Uniformity inducing Topology

Question

If $\mu$ is any covering uniformity on a set $X$ inducing the topology $\mathcal{T}$ on $X$ and if $(\mathcal{B_n})_{n \in \mathbb{N}}$ is a normal sequence of open covers of $X$ then $\mu \cup \{\mathcal{B_1},\mathcal{B_2}, \mathcal{B_3}\ldots\}$, being a normal family of open covers, is a subbase for a uniformity , say $\nu$. How to show that $\nu$ generates the same topology $\mathcal{T}$ on $X$ ?

Answer 1

The uniformity $\nu$ can be described as

$$\mathcal{U} \in \nu \text { iff } \exists \mathcal{V} \in \mu \exists n: \mathcal{B_n} \wedge \mathcal{V} \prec \mathcal{U}$$.

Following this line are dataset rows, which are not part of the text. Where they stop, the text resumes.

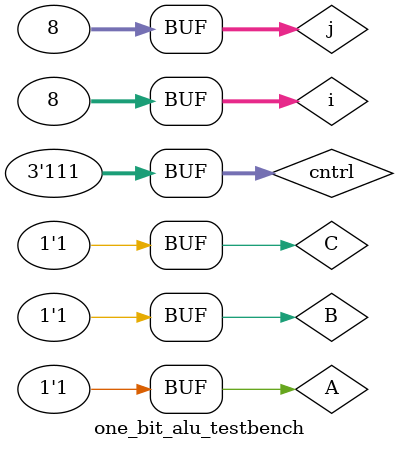
<source format=sv>
`timescale 1ns/10ps

module one_bit_alu (A, B, C, Bnot, cntrl, result, carry_out);
	input logic A, B, C, Bnot; //C=carryIn
	input logic [2:0] cntrl;
	output logic carry_out, result;

	logic bIn, adder, andRes, orRes, xorRes;
  parameter delay = 0.5;


//------Invert the b signal to use in two's comp--------------------------------

	mux2_1 bInvert (.out(bIn), .in0(B), .in1(Bnot), .sel1(cntrl[0]));


//------Create the 1-bit ALU from basic components------------------------------

	fullAdder addSub (.result(adder), .carry_out, .A, .B(bIn), .C);
	and #(delay) andSol (andRes, A, B);
	or  #(delay) orSol (orRes, A, B);
	xor #(delay) xorSol (xorRes, A, B);


//------Muliplex the result from each basic operator----------------------------

	mux8_1 cntrlMux (.out(result), .in({1'b0, xorRes, orRes, andRes, adder, adder, 1'b0, B}), .sel(cntrl));


endmodule

module one_bit_alu_testbench();

	logic A, B, C;
	logic [2:0] cntrl;
	logic carry_out, result;

	one_bit_alu dut (.A, .B, .C, .cntrl, .result, .carry_out);

	integer i, j;
	initial begin

	for(i=0; i<8; i++) begin
		{A, B, C} = i;
		for(j=0; j<8; j++) begin
			cntrl = j; #10;
		end
	end

	end
endmodule

</source>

as always with subbases, as I also used in my other answer, e.g.

Now if $O$ is open w.r.t. $\nu$, then let $x \in O$. Then there is some cover $\mathcal{U} \in \nu$ such that $\operatorname{st}(x,\mathcal{U}) \subseteq O$. Find $\mathcal{V}$ and $\mathcal{B_n}$ as in the above characterisation. Then (by standard facts about stars of covers):

$$ \operatorname{st}(x,\mathcal{V}) \cap \operatorname{st}(x,\mathcal{B_n}) = \operatorname{st}(x, \mathcal{B_n} \wedge \mathcal{V}) \subseteq \operatorname{st}(x,\mathcal{U})$$

The left hand side is open in $\mathcal{T}$ (as $\mu$ induces it, and as the covers $\mathcal{B}_n$ are open covers w.r.t. $\mathcal{T}$). This shows that $x \in \operatorname{Int}_{\mathcal{T}}(O)$, and as this holds for all $x \in O$, $O \in \mathcal{T}$. So $\mathcal{T}_\nu \subseteq \mathcal{T}$.

$\mathcal{T} = \mathcal{T}_\mu \subseteq \mathcal{T}_\nu$ is obvious as $\mu \subseteq \nu$, and so $\mathcal{T} = \mathcal{T}_\mu = \mathcal{T}_\nu$.